Task brief: Only the pictures are to be left out; return the rest of the data exactly as it stands.

** Opening Supplied data block **

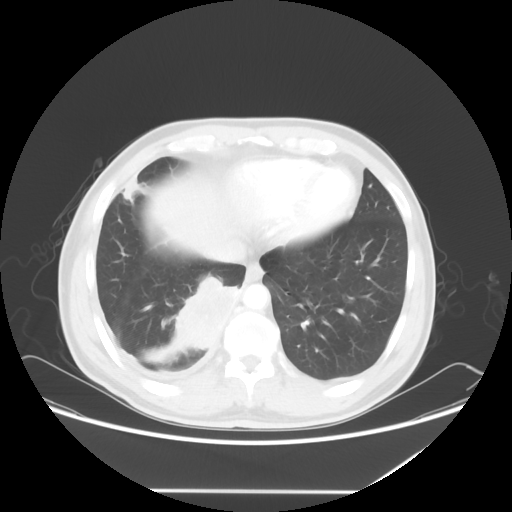
Chest CT, one axial slice. Reconstruction kernel STANDARD. 120 kVp. Lung window (W 1500 / L -600 HU). 512 × 512 image matrix, field of view 419 × 419 mm. Patient: male, 48 years. Case-level facts recorded for this patient, not image findings: clinical TNM (as recorded): T3 N3 M1a.
Annotated regions visible in this slice (bounding box drawn by a radiologist):
- lung tumour (recorded histology: squamous cell carcinoma): box from (x=168, y=265) to (x=241, y=353) px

** Closing Supplied data block **

Solution to this task:
Chest CT, one axial slice. Reconstruction kernel STANDARD. 120 kVp. Lung window (W 1500 / L -600 HU). 512 × 512 image matrix, field of view 419 × 419 mm. Patient: male, 48 years. Case-level facts recorded for this patient, not image findings: clinical TNM (as recorded): T3 N3 M1a.
Annotated regions visible in this slice (bounding box drawn by a radiologist):
- lung tumour (recorded histology: squamous cell carcinoma): box from (x=168, y=265) to (x=241, y=353) px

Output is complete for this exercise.